Briana grew up in Seattle, WA before moving to the Big Island in July 2017. She is a rising senior enrolled in the computer science program at the University of Hawai’i at Hilo. After graduating, she plans to attend graduate school to further her education in computer science. When she is not writing code she enjoys exploring the Big Island, cooking for her family and designing video games.

Home Island: Big Island

Institution when accepted: University of Hawaii at Hilo

Akamai Project: Microscopy Image Classification Using Machine Learning

Project Site: Cyanotech – Kona, Hawai’i Island HI

Mentors: Court Warr & Charles J. O’Kelly

Project Abstract:

Imaging flow cytometry (FlowCam: Fluid Imaging Technologies, Portland, ME) provides image analysis of particles found in aquatic samples.

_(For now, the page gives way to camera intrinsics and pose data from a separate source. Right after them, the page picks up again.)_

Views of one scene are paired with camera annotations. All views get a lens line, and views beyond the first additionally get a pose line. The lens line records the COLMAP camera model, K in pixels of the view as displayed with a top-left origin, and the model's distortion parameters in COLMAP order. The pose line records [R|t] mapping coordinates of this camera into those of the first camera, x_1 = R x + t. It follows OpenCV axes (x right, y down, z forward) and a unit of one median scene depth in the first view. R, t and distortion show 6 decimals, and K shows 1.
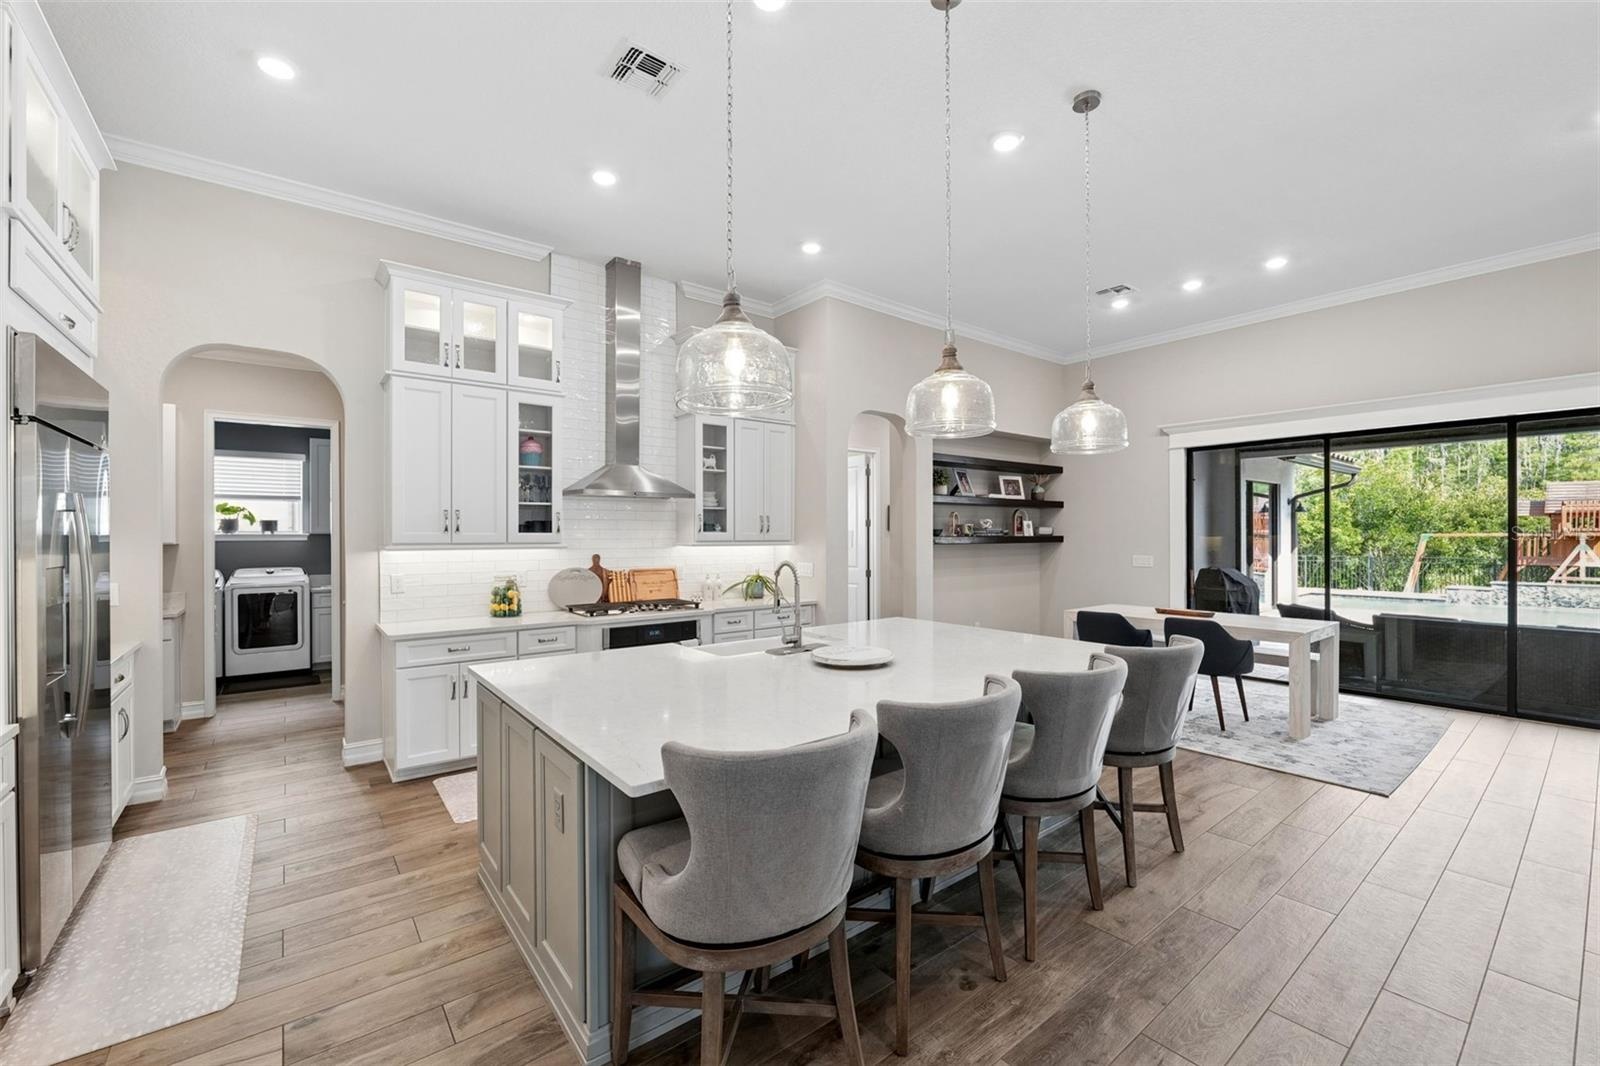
lens RADIAL K [[652.8, 0, 797.4], [0, 652.8, 535.0], [0, 0, 1]] dist [-0.011179, -0.000329]
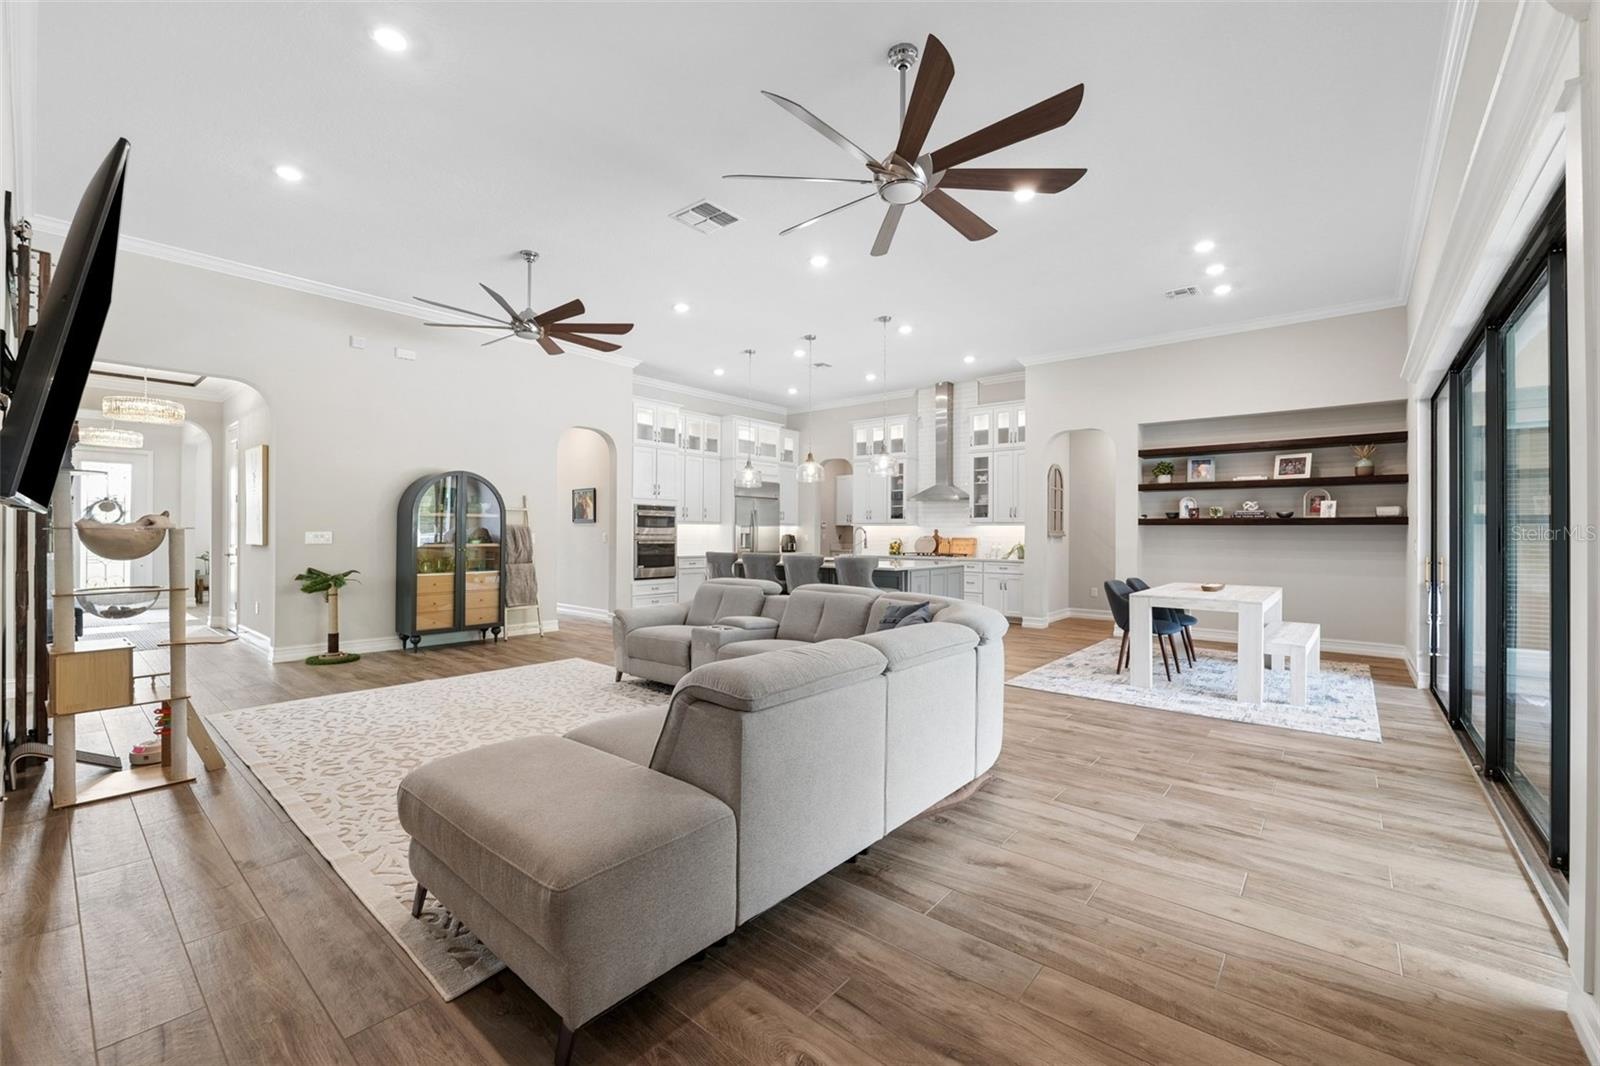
lens RADIAL K [[652.8, 0, 797.4], [0, 652.8, 535.0], [0, 0, 1]] dist [-0.011179, -0.000329]
pose [[0.206544, 0.008000, -0.978405, 1.576840], [-0.006619, 0.999955, 0.006779, 0.035464], [0.978415, 0.005076, 0.206587, 0.152022]]
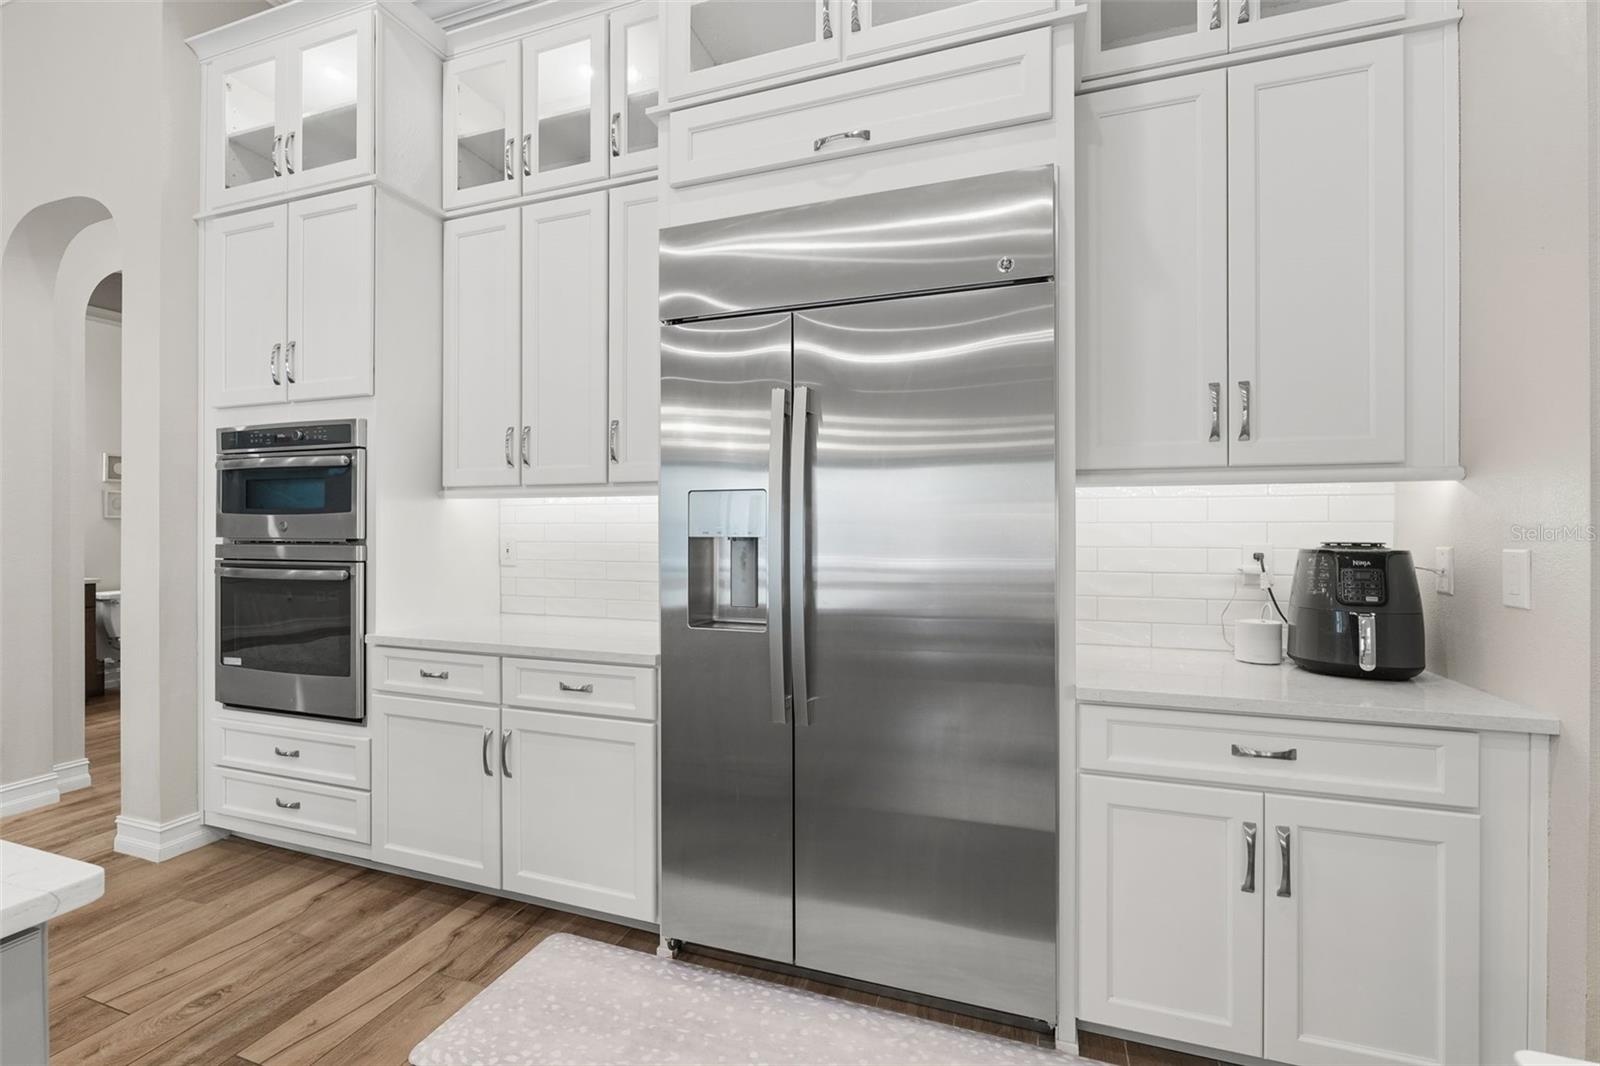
lens RADIAL K [[697.7, 0, 793.5], [0, 697.7, 525.5], [0, 0, 1]] dist [-0.004599, -0.000443]
pose [[-0.844185, 0.005884, -0.536019, -0.320184], [0.005126, 0.999983, 0.002903, 0.038348], [0.536027, -0.000297, -0.844201, 0.749413]]
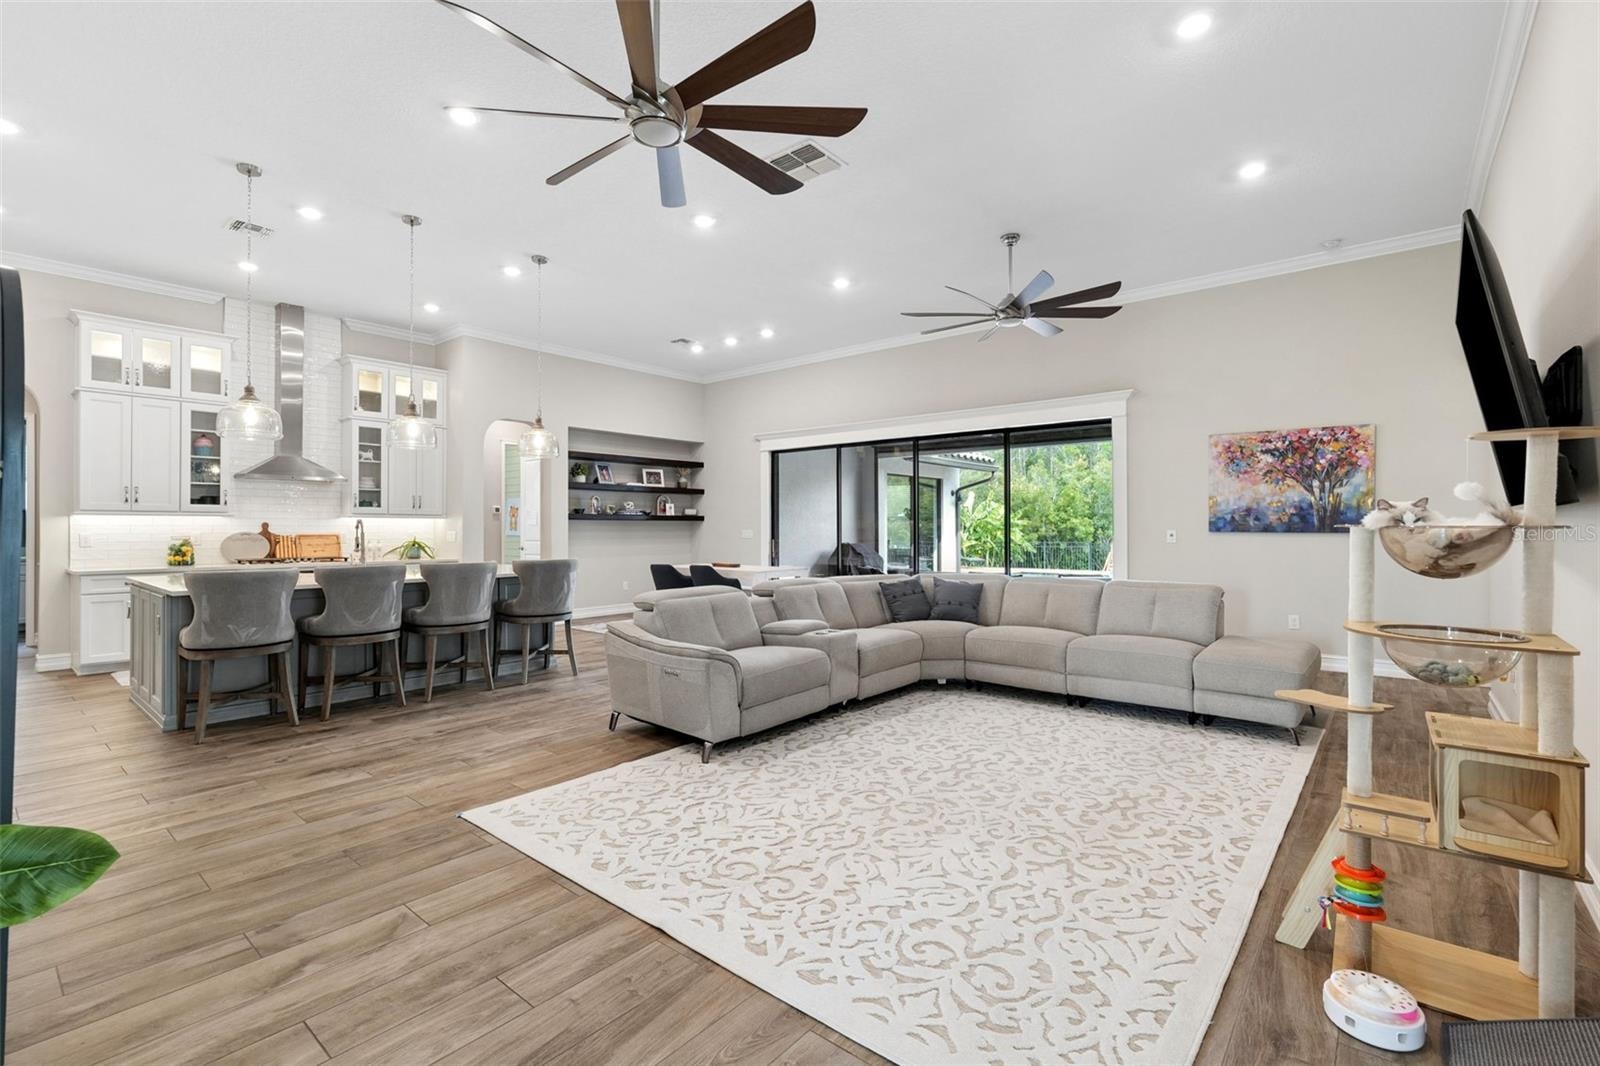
lens RADIAL K [[712.1, 0, 791.9], [0, 712.1, 524.4], [0, 0, 1]] dist [-0.001837, 0.000075]
pose [[0.979210, 0.002518, 0.202834, 0.446234], [-0.001261, 0.999979, -0.006329, 0.040795], [-0.202846, 0.005942, 0.979193, -0.637313]]
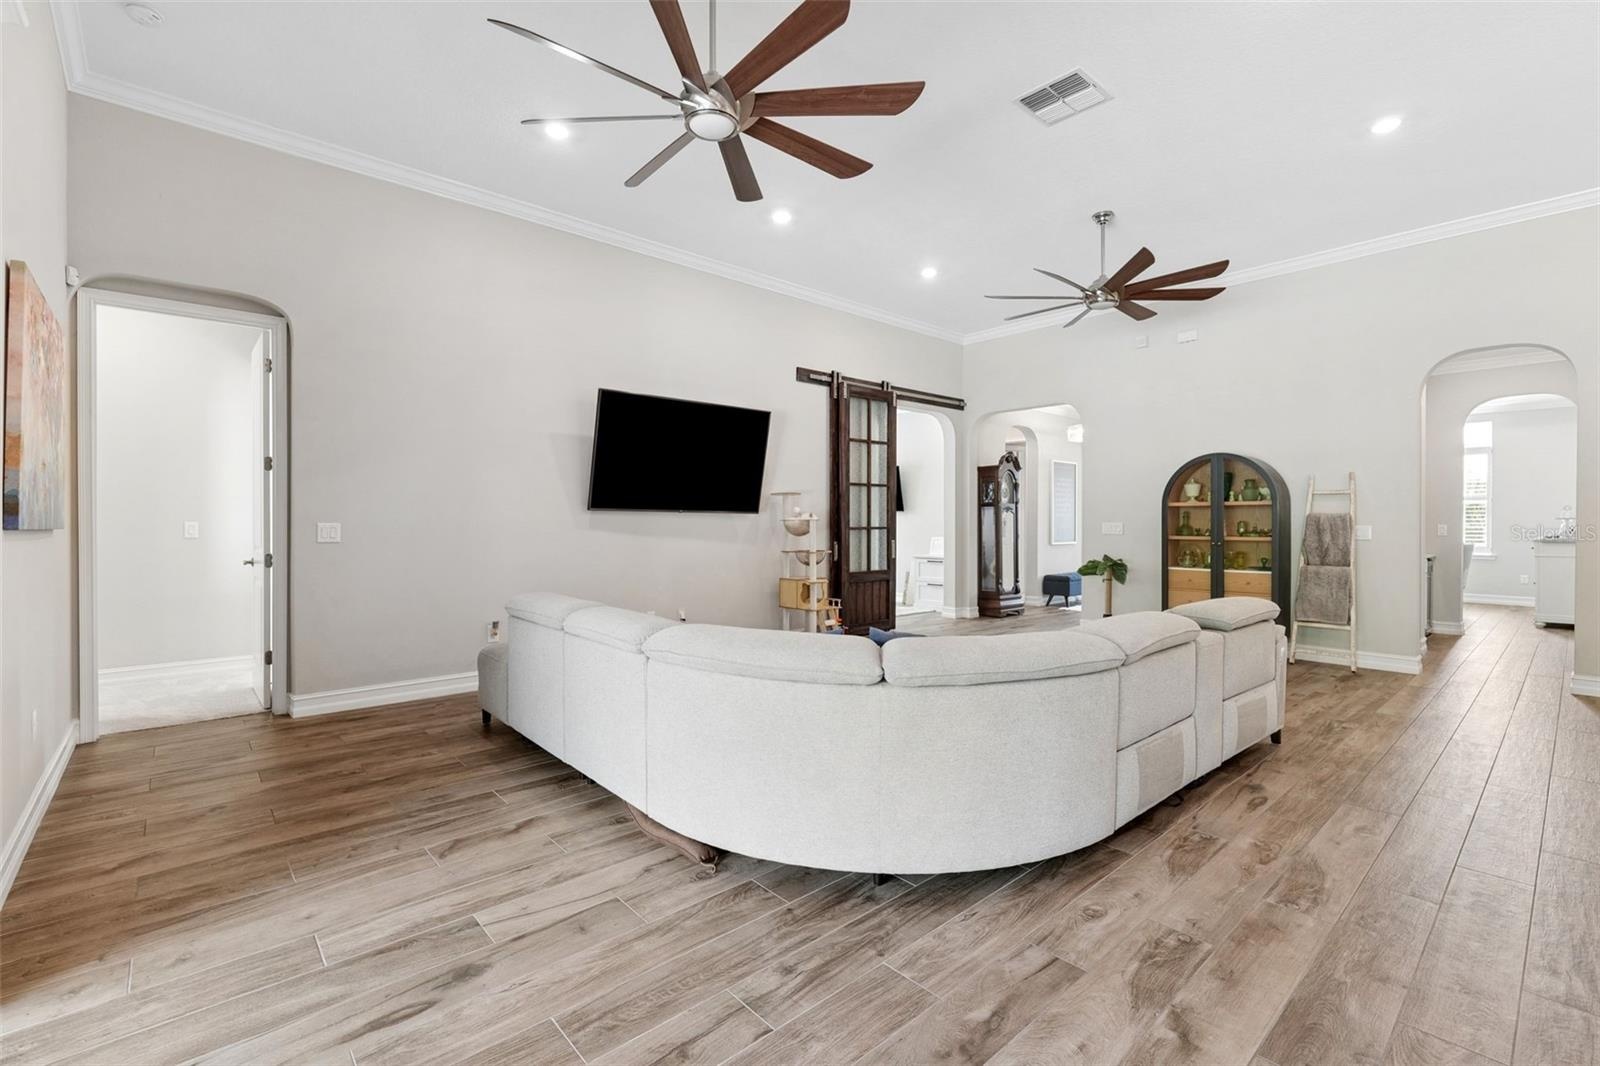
lens RADIAL K [[705.2, 0, 797.2], [0, 705.2, 529.3], [0, 0, 1]] dist [-0.003333, -0.000014]
pose [[-0.998080, 0.000878, -0.061933, 0.965606], [0.000096, 0.999920, 0.012631, 0.038313], [0.061940, 0.012601, -0.998000, 0.949718]]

By correctly identifying the particles and their relative proportions within the samples, researchers and cultivators at Cyanotech Corporation can find trends and patterns that help to increase the productivity of spirulina (Limnospira fusiformis), a cyanobacterium commonly used as a dietary supplement. Cyanotech would like to know if applying a classification algorithm will perform more accurately than the existing classification method and reduce the manual classification process which can take up to 30 minutes per sample to complete. The FlowCam maps image samples and converts the images into numerical data, producing a spreadsheet of each image’s unique properties. To build an accurate model that contained little bias and overfitting, it was important that I extract and build a balanced training data set. I exported historical data from multiple spreadsheets and developed a training set by randomly pulling annotated data from the most common particles, then reduced the dimensionality of the feature space by discarding redundant and unnecessary variables from the dataframe. Each remaining variable was then scaled to prevent the model’s failure to generalize data due to high variance. Several classification methods were built with the training set then tested with a separate dataset. Out of these models the top three performers, support vector machine, k-nearest neighbor, and random forest, were selected for further analysis. Each model was then tuned in the attempts to improve accuracy. Once the top performing model is determined, it will automatically write classification data to the existing FlowCam database. Cyanotech will utilize the classification model if it performs better than the original classification method. Results of the best performing classification model will be presented.